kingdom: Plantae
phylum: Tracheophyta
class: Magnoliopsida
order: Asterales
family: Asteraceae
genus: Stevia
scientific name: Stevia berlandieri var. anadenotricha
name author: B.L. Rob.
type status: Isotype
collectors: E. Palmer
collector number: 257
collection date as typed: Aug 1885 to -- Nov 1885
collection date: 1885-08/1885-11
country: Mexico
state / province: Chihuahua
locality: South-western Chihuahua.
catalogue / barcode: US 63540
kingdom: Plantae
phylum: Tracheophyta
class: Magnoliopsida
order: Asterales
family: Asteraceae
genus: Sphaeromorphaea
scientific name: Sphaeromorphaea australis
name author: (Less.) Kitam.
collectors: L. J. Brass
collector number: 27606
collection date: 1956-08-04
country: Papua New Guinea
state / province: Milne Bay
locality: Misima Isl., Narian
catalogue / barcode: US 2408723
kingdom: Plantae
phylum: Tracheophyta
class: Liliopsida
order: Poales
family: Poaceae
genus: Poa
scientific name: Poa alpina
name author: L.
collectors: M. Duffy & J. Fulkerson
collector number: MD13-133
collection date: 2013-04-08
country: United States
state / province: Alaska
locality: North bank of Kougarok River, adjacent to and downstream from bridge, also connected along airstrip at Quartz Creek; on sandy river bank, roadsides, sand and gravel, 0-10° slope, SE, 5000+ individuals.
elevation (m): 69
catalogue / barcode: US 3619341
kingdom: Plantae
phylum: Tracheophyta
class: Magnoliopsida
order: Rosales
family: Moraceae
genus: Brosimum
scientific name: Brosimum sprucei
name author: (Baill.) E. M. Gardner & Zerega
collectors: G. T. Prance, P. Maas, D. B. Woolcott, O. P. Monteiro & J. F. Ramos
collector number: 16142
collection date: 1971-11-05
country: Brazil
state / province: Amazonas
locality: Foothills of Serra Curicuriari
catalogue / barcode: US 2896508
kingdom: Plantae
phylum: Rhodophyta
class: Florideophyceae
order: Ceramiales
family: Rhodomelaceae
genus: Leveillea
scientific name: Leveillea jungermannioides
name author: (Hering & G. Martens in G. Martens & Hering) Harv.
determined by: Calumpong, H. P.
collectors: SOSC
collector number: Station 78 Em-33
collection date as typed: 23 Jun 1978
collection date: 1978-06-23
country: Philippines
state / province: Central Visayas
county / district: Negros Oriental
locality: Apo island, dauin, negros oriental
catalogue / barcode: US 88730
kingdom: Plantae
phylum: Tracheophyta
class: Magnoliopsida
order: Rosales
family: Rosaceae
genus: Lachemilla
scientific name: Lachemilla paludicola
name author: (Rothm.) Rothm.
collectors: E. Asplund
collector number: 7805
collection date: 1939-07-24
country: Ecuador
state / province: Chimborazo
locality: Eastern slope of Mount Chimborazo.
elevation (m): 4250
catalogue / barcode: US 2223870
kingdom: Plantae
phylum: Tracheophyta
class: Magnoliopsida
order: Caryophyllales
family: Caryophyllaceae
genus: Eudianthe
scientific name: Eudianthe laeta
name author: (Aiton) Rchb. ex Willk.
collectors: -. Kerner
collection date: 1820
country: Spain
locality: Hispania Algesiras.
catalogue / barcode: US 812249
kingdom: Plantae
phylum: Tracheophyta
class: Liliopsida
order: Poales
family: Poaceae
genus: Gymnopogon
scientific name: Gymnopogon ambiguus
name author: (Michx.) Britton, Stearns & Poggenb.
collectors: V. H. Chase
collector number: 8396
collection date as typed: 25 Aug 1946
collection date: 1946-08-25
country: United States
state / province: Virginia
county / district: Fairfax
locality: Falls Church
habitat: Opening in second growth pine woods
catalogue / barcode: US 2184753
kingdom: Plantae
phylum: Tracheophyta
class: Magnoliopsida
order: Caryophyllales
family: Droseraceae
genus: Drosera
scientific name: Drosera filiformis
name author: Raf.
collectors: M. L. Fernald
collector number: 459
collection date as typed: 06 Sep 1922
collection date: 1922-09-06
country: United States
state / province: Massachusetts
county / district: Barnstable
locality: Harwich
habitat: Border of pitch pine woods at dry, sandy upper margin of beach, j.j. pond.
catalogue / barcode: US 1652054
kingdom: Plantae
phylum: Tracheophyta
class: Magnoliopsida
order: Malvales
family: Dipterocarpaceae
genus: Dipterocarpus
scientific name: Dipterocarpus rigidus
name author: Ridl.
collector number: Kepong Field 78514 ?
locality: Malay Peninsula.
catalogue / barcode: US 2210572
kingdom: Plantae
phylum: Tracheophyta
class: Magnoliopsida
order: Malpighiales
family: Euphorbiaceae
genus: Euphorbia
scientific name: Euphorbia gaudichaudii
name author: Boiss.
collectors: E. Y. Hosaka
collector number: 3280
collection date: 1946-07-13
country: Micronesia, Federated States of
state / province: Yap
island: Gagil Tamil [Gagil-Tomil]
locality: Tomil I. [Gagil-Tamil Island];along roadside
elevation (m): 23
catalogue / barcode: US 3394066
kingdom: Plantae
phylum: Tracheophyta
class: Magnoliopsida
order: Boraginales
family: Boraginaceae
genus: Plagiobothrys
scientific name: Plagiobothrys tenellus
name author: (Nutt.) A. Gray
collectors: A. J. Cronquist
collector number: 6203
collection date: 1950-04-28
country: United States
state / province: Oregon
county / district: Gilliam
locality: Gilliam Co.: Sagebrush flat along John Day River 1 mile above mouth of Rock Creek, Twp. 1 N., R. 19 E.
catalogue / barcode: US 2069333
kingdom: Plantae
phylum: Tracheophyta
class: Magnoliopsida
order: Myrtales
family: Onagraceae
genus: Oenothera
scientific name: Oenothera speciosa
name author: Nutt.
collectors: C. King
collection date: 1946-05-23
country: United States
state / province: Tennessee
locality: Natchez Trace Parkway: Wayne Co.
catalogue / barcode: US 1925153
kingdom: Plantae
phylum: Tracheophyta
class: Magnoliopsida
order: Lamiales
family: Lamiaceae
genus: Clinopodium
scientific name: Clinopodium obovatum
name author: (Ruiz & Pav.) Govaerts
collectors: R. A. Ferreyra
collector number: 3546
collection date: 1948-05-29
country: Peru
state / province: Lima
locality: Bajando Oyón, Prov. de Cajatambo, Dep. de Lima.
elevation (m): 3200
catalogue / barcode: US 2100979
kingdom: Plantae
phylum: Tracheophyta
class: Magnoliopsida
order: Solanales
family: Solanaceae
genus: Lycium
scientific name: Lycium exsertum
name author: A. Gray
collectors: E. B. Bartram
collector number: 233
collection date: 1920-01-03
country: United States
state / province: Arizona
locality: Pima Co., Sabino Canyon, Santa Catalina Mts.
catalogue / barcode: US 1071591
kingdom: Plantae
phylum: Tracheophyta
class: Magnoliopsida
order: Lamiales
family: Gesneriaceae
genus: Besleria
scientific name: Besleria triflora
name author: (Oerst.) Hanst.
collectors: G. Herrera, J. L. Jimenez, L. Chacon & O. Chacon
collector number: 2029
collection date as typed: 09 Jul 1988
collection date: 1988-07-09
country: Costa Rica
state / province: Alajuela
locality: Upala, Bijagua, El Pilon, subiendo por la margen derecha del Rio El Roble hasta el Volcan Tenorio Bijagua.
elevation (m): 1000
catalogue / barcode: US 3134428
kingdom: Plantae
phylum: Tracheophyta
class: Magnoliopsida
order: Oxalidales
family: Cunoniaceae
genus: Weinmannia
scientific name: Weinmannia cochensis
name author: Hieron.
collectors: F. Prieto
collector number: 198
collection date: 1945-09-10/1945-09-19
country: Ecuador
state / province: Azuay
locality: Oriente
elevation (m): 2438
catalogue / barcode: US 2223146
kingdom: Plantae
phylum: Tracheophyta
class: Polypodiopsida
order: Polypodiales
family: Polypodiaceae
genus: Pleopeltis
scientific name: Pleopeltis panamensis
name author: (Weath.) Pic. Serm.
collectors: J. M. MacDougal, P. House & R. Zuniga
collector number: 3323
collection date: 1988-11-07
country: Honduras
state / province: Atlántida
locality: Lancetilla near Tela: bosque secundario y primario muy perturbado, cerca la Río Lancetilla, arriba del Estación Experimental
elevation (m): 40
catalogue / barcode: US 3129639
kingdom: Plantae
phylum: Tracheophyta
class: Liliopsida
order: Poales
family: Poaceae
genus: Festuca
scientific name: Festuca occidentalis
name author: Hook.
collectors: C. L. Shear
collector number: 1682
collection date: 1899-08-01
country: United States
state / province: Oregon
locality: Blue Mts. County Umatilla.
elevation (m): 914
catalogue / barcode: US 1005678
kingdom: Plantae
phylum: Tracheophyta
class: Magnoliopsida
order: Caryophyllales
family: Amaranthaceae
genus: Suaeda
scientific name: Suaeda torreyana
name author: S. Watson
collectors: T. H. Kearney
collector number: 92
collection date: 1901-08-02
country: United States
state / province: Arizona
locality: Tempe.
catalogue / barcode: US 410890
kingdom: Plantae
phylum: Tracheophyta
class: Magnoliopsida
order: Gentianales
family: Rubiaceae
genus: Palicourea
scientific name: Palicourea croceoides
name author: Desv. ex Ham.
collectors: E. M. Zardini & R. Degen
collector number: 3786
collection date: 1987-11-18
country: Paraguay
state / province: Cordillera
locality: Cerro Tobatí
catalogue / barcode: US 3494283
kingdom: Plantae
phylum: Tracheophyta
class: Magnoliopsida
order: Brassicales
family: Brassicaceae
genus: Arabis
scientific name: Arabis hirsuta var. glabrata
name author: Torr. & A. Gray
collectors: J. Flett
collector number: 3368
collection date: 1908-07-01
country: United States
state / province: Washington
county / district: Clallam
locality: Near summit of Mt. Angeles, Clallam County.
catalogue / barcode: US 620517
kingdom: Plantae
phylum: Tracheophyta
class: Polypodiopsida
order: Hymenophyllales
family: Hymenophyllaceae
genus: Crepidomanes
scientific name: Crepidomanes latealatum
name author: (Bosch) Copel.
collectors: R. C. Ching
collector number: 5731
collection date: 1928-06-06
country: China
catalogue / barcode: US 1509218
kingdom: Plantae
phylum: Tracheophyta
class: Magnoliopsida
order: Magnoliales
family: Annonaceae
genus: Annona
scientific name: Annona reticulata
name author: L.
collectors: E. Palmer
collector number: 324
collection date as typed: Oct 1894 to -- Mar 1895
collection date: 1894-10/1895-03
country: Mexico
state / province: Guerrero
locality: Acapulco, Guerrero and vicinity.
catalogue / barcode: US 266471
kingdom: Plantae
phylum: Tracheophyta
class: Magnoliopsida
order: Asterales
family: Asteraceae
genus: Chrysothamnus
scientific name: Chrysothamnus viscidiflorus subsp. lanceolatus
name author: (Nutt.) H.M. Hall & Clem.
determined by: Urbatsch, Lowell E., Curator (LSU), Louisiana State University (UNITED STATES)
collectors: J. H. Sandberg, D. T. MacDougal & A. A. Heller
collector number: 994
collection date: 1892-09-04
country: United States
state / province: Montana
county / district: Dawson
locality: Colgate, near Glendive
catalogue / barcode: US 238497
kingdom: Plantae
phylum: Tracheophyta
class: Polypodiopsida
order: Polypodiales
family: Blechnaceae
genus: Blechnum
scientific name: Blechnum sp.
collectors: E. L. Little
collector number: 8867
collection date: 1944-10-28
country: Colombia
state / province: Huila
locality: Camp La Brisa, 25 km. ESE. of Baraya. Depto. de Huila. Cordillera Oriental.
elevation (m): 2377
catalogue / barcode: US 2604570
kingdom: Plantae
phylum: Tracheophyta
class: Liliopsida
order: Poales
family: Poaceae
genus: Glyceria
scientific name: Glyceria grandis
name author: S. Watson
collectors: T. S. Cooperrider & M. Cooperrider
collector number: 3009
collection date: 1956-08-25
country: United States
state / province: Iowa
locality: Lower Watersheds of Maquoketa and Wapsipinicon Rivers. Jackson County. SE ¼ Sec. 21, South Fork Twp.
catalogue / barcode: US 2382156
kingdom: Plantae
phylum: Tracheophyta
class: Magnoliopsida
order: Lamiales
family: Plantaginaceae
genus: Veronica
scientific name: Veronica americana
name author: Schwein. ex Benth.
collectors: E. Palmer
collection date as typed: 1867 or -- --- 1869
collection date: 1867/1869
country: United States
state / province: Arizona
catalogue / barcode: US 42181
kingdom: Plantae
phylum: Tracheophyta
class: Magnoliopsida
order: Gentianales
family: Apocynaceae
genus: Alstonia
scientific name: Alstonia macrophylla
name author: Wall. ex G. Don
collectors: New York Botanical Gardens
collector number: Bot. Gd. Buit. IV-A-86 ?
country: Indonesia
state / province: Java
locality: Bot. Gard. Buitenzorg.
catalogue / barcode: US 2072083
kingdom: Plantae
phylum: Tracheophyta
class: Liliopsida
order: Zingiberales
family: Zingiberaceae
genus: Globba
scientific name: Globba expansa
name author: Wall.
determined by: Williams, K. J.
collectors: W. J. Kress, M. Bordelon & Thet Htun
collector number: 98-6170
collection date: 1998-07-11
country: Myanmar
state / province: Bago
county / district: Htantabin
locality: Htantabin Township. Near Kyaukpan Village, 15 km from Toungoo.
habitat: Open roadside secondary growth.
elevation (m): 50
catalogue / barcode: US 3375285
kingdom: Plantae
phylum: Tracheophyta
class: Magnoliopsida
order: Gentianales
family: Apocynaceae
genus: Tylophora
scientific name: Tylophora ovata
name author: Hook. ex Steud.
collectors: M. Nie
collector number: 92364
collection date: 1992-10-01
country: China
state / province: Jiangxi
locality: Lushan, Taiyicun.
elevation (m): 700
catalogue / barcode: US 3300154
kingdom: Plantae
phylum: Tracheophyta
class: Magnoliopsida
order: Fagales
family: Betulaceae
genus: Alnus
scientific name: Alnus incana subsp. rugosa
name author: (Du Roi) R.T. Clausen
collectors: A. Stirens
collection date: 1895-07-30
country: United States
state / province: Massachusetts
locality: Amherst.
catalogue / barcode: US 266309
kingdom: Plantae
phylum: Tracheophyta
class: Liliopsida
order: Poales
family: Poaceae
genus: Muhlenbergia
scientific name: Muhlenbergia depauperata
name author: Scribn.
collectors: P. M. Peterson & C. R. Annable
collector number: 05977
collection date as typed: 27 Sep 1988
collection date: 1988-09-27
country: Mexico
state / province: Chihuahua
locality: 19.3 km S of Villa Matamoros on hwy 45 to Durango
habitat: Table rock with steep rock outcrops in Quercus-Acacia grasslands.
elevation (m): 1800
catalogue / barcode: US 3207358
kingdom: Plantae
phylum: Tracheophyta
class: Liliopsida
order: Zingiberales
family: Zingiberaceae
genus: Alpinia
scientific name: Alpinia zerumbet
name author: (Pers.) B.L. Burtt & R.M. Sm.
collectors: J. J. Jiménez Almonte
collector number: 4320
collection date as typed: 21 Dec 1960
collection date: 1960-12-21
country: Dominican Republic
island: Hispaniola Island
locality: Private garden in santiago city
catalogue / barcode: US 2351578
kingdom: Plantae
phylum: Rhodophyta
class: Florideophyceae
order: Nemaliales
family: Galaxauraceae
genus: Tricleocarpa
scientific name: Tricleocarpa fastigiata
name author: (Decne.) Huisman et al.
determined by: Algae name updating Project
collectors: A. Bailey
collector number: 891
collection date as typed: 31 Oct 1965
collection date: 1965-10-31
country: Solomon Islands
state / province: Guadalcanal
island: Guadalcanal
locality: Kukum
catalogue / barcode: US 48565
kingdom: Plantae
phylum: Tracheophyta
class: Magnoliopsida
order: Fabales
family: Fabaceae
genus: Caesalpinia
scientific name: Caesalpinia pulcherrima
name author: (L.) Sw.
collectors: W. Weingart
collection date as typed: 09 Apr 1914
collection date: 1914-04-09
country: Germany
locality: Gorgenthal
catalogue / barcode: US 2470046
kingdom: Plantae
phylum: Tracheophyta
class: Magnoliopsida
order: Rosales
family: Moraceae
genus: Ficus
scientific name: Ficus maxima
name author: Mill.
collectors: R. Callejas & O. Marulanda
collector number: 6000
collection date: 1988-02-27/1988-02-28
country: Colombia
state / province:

* _Problem to solve_
Recast the lines of the records from the one containing "locality: Falls Church" through the one containing "county / district: Barnstable", both included, as a JSON list of strings with one string per line and no entries for blank lines.

* _Solution_
[
  "locality: Falls Church",
  "habitat: Opening in second growth pine woods",
  "catalogue / barcode: US 2184753",
  "kingdom: Plantae",
  "phylum: Tracheophyta",
  "class: Magnoliopsida",
  "order: Caryophyllales",
  "family: Droseraceae",
  "genus: Drosera",
  "scientific name: Drosera filiformis",
  "name author: Raf.",
  "collectors: M. L. Fernald",
  "collector number: 459",
  "collection date as typed: 06 Sep 1922",
  "collection date: 1922-09-06",
  "country: United States",
  "state / province: Massachusetts",
  "county / district: Barnstable"
]